# 抜粋
ONE N' ONLYが、11月26日にメジャー1stアルバム「AMAZONIA」をリリースした。
今年4月にユニバーサルミュージック/ Polydor Recordsとの全世界契約を発表し、6月にシングル「BLAST」でメジャーデビューを果たしたONE N' ONLY。メジャー第1弾のフルアルバムとなる今作には、リード曲「Gooey」、最新ツアー「LIVE TOUR 2025 『LUMINA』」のテーマ曲である「LUMINA」など、全12曲が収録される。
リリースに際し、音楽ナタリーはメンバーにインタビュー。「Gooey」「LUMINA」の話題を中心に、メジャーデビューから半年を経た今を語ってもらった。
取材・文 / 三橋あずみ撮影 / 映美
よりレベルアップしていこうという意識
──ONE N' ONLYは今年4月にユニバーサルミュージック/ Polydor Recordsとの全世界契約を発表し、6月にシングル「BLAST」でメジャーデビューを果たしました。新たな環境での活動がスタートしておよそ半年が経過しましたが、皆さんの中に変化の実感はありますか?
HAYATO 変わってないことのほうがパッと思い浮かぶかもしれないです。
NAOYA そうだね。
HAYATO そんな中で変化したことを探すと、自分たちが今までやってきたことをアップデートして拡大できているような感覚はあります。活動の規模感や濃度がパワーアップしているというか。ユニバーサルの皆さんとたくさん会話をしながら物事を決めたり進めたりできているので、すごくありがたい環境だなという実感があるのは確かですね。
──そうなんですね。
HAYATO 今回のアルバムは「AMAZONIA」というタイトルで、亜熱帯のアマゾンをイメージさせる、パワフルでちょっとミステリアスな熱気みたいなムードをコンセプトに置いたんですが、そういったテーマの設定や解釈の部分もユニバーサルの皆さんが一緒になってすごく追求してくださったんです。メジャーデビューシングルの「BLAST」もそうですが、僕らの中に確かに漂っているけど明確に言語化できていなかった空気感みたいなものをどんどん形にできている実感があるし、アートワークのディテールの細かさやMVのクオリティを取っても、かなり進化したんじゃないかなって。
TETTA あと、アルバムを制作するうえでメンバー全員が楽曲の選考にも参加したんです。いつもはHAYATOが中心になってやってくれていたので、全員で立ち会うのは今回が初めてで。
REI 初めてだったね。
HAYATO 今回の収録曲に関しては、もうずっと相談しながらみんなで一緒に決めていく感じだったので、メンバーの意思もかなり楽曲に反映できていると思います。

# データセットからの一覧
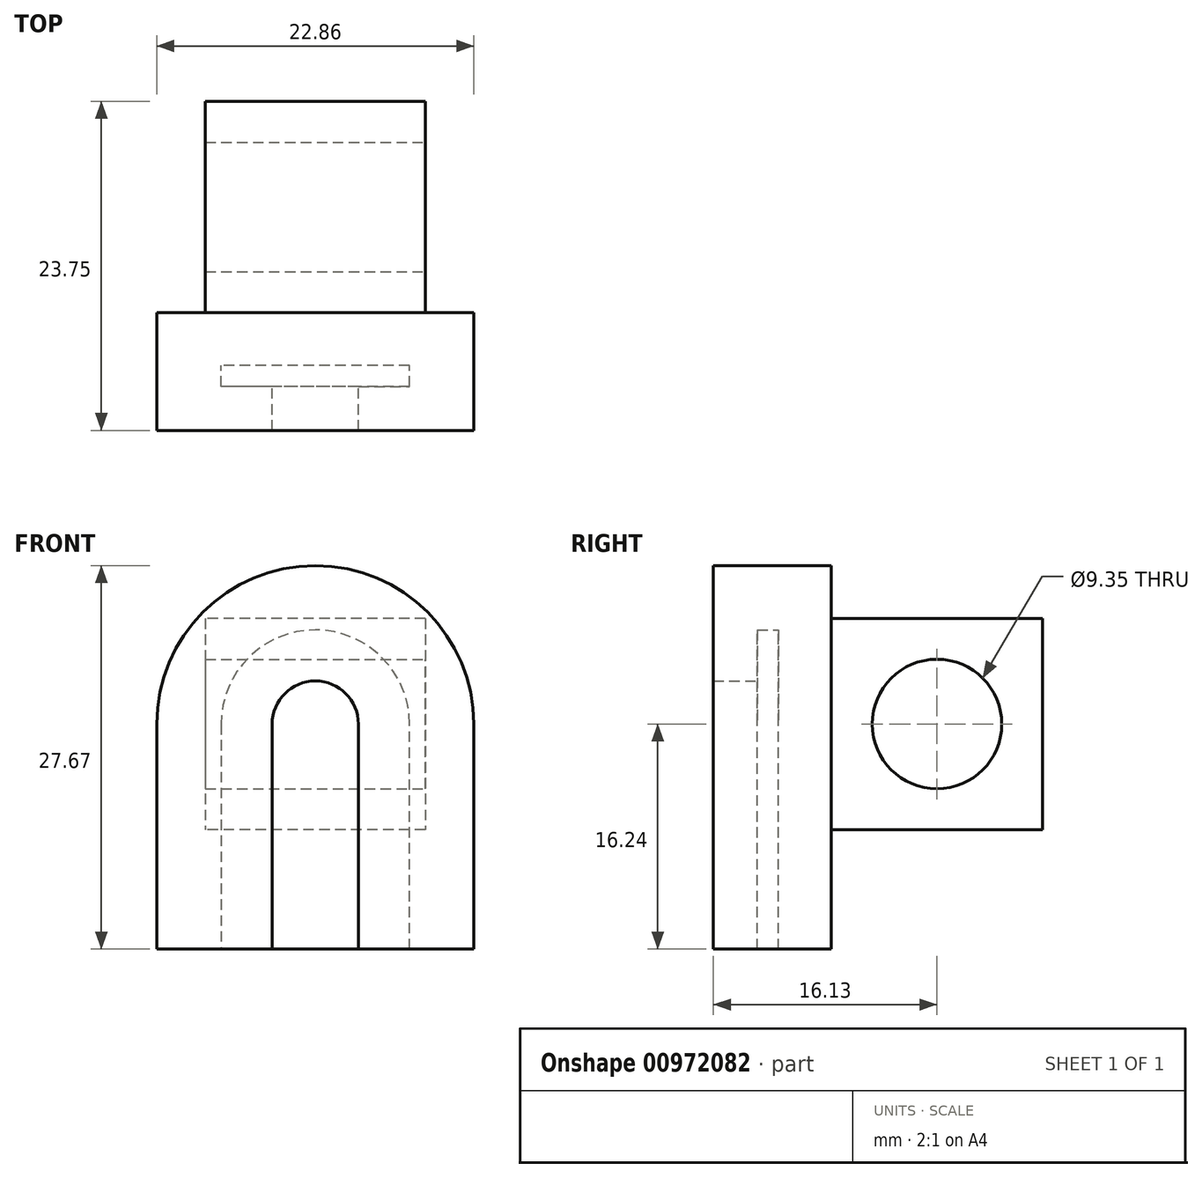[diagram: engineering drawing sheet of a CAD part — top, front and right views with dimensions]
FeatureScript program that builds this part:
annotation { "Feature Type Name" : "Feature", "Feature Type Description" : "" }
export const myFeature = defineFeature(function(context is Context, id is Id, definition is map)
    precondition{}
    {
        {
            var Q0;
            Q0=qCreatedBy(makeId("Front.planeOp"),FACE);
            var sketch = newSketch(context, id + "F0", { "sketchPlane" : qUnion([Q0])});
            skCircle(sketch, "E0", {"center": v(0, 0) * mm, "radius": 11.43 * mm});
            skPoint(sketch, "E1.middle", {"position": v(0, -11.43) * mm});
            skLineSegment(sketch, "E2.bottom", {"start": v(11.43, 0) * mm, "end": v(-11.43, 0) * mm});
            skLineSegment(sketch, "E2.top", {"start": v(11.43, -16.24) * mm, "end": v(-11.43, -16.24) * mm});
            skLineSegment(sketch, "E2.left", {"start": v(11.43, 0) * mm, "end": v(11.43, -16.24) * mm});
            skLineSegment(sketch, "E2.right", {"start": v(-11.43, 0) * mm, "end": v(-11.43, -16.24) * mm});
            skSolve(sketch);
        }
        {
            var Q0;
            Q0=qSketchRegion(id+"F0",true);
            extrude(context, id + "F1", {"entities" : qUnion([Q0]), "depth" : 3.8 * mm, "offsetDistance" : 25.4 * mm});
        }
        {
            var Q0;
            Q0=makeQuery(id+"F1.opExtrude","CAP_FACE",FACE,{"disambiguationData":[OSD([sQuery(id+"F0.wireOp",EDGE,"E0"),sQuery(id+"F0.wireOp",EDGE,"E2.top"),sQuery(id+"F0.wireOp",EDGE,"E2.left"),sQuery(id+"F0.wireOp",EDGE,"E2.right")])],"isStart":false});
            var sketch = newSketch(context, id + "F2", { "sketchPlane" : qUnion([Q0])});
            skArc(sketch, "E3.0", {"start": v(11.43, 0) * mm, "mid": v(0, 11.43) * mm, "end": v(-11.43, 0) * mm});
            skLineSegment(sketch, "E3.1", {"start": v(11.43, -16.24) * mm, "end": v(11.43, 0) * mm});
            skLineSegment(sketch, "E3.2", {"start": v(-11.43, -16.24) * mm, "end": v(11.43, -16.24) * mm});
            skLineSegment(sketch, "E3.3", {"start": v(-11.43, 0) * mm, "end": v(-11.43, -16.24) * mm});
            skArc(sketch, "E4.0", {"start": v(6.8, 0) * mm, "mid": v(0, 6.8) * mm, "end": v(-6.8, 0) * mm});
            skLineSegment(sketch, "E4.1", {"start": v(6.8, -11.6) * mm, "end": v(6.8, 0) * mm});
            skLineSegment(sketch, "E4.2", {"start": v(-6.8, -11.6) * mm, "end": v(6.8, -11.6) * mm});
            skLineSegment(sketch, "E4.3", {"start": v(-6.8, 0) * mm, "end": v(-6.8, -11.6) * mm});
            skLineSegment(sketch, "E5", {"start": v(-6.8, -11.6) * mm, "end": v(-6.8, -16.24) * mm});
            skLineSegment(sketch, "E6", {"start": v(6.8, -11.6) * mm, "end": v(6.8, -16.24) * mm});
            skSolve(sketch);
        }
        {
            var Q0;
            Q0=makeQuery(id+"F2.imprint","IMPRINT",FACE,{"disambiguationData":[TD([[makeQuery(id+"F2.imprint","IMPRINT",EDGE,{"derivedFrom":sQuery(id+"F2.wireOp",EDGE,"E3.0")}),1.0]])]});
            extrude(context, id + "F3", {"entities" : qUnion([Q0]), "operationType" : NewBodyOperationType.ADD, "depth" : 1.52 * mm, "offsetDistance" : 25.4 * mm});
        }
        {
            var Q0;
            Q0=makeQuery(id+"F3.opExtrude","CAP_FACE",FACE,{"disambiguationData":[OSD([sQuery(id+"F2.wireOp",EDGE,"E3.0"),sQuery(id+"F2.wireOp",EDGE,"E3.1"),sQuery(id+"F2.wireOp",EDGE,"E3.2"),sQuery(id+"F2.wireOp",EDGE,"E3.3"),sQuery(id+"F2.wireOp",EDGE,"E4.0"),sQuery(id+"F2.wireOp",EDGE,"E4.1"),sQuery(id+"F2.wireOp",EDGE,"E4.3"),sQuery(id+"F2.wireOp",EDGE,"E5"),sQuery(id+"F2.wireOp",EDGE,"E6")])],"isStart":false});
            var sketch = newSketch(context, id + "F4", { "sketchPlane" : qUnion([Q0])});
            skLineSegment(sketch, "E7.0", {"start": v(-3.11, 0) * mm, "end": v(-3.11, -16.24) * mm});
            skArc(sketch, "E7.1", {"start": v(3.11, 0) * mm, "mid": v(0, 3.11) * mm, "end": v(-3.11, 0) * mm});
            skLineSegment(sketch, "E7.2", {"start": v(3.11, 0) * mm, "end": v(3.11, -16.24) * mm});
            skLineSegment(sketch, "E8.0", {"start": v(-11.43, 0) * mm, "end": v(-11.43, -16.24) * mm});
            skArc(sketch, "E8.1", {"start": v(11.43, 0) * mm, "mid": v(0, 11.43) * mm, "end": v(-11.43, 0) * mm});
            skLineSegment(sketch, "E8.2", {"start": v(11.43, 0) * mm, "end": v(11.43, -16.24) * mm});
            skLineSegment(sketch, "E9", {"start": v(3.11, -16.24) * mm, "end": v(11.43, -16.24) * mm});
            skLineSegment(sketch, "E10", {"start": v(-3.11, -16.24) * mm, "end": v(-11.43, -16.24) * mm});
            skSolve(sketch);
        }
        {
            var Q0;
            Q0=qSketchRegion(id+"F4",true);
            extrude(context, id + "F5", {"entities" : qUnion([Q0]), "operationType" : NewBodyOperationType.ADD, "depth" : 3.17 * mm, "offsetDistance" : 25.4 * mm});
        }
        {
            var Q0;
            Q0=makeQuery(id+"F1.opExtrude","CAP_FACE",FACE,{"disambiguationData":[OSD([sQuery(id+"F0.wireOp",EDGE,"E0"),sQuery(id+"F0.wireOp",EDGE,"E2.top"),sQuery(id+"F0.wireOp",EDGE,"E2.left"),sQuery(id+"F0.wireOp",EDGE,"E2.right")])],"isStart":true});
            var sketch = newSketch(context, id + "F6", { "sketchPlane" : qUnion([Q0])});
            skLineSegment(sketch, "E11.bottom", {"start": v(-7.94, 7.62) * mm, "end": v(7.94, 7.62) * mm});
            skLineSegment(sketch, "E11.top", {"start": v(-7.94, -7.62) * mm, "end": v(7.94, -7.62) * mm});
            skLineSegment(sketch, "E11.left", {"start": v(-7.94, 7.62) * mm, "end": v(-7.94, -7.62) * mm});
            skLineSegment(sketch, "E11.right", {"start": v(7.94, 7.62) * mm, "end": v(7.94, -7.62) * mm});
            skPoint(sketch, "E11.middle", {"position": v(0, 0) * mm});
            skSolve(sketch);
        }
        {
            var Q0;
            Q0=qSketchRegion(id+"F6",true);
            extrude(context, id + "F7", {"entities" : qUnion([Q0]), "operationType" : NewBodyOperationType.ADD, "depth" : 15.24 * mm, "offsetDistance" : 25.4 * mm});
        }
        {
            var Q0;
            Q0=makeQuery(id+"F7.opExtrude","SWEPT_FACE",FACE,{"disambiguationData":[OSD([sQuery(id+"F6.wireOp",EDGE,"E11.left")])]});
            var sketch = newSketch(context, id + "F8", { "sketchPlane" : qUnion([Q0])});
            skCircle(sketch, "E12", {"center": v(7.62, 0) * mm, "radius": 4.67 * mm});
            skSolve(sketch);
        }
        {
            var Q0;
            Q0=qSketchRegion(id+"F8",true);
            extrude(context, id + "F9", {"entities" : qUnion([Q0]), "operationType" : NewBodyOperationType.REMOVE, "endBound" : BoundingType.THROUGH_ALL, "oppositeDirection" : true, "depth" : 25.4 * mm, "offsetDistance" : 25.4 * mm});
        }
    });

# 作業内容
**a.** インタビュー記事によると、アルバム「AMAZONIA」には全部で何曲収録されていますか。
**b.** インタビュー記事の「TETTA あと、アルバムを」から「に反映できていると思います。」までを、両端も含めてそのまま書き写してください。
**c.** インタビュー記事で「今回のアルバムは「AMAZONIA」というタイトルで」から始まる段落を、主な事実を残して箇条書きにまとめてください。

# 結果
**a.** 全12曲です。

**b.**
TETTA あと、アルバムを制作するうえでメンバー全員が楽曲の選考にも参加したんです。いつもはHAYATOが中心になってやってくれていたので、全員で立ち会うのは今回が初めてで。
REI 初めてだったね。
HAYATO 今回の収録曲に関しては、もうずっと相談しながらみんなで一緒に決めていく感じだったので、メンバーの意思もかなり楽曲に反映できていると思います。

**c.**
- アルバムのタイトルは「AMAZONIA」。亜熱帯のアマゾンをイメージさせる、パワフルでややミステリアスな熱気のようなムードがコンセプト。
- テーマの設定や解釈は、ユニバーサルの皆さんも一緒になって追求した。
- 「BLAST」と同じく、自分たちの中に漂っていながら言語化できていなかった空気感を形にできている実感がある。
- アートワークのディテールの細かさやMVのクオリティも、かなり進化したと感じている。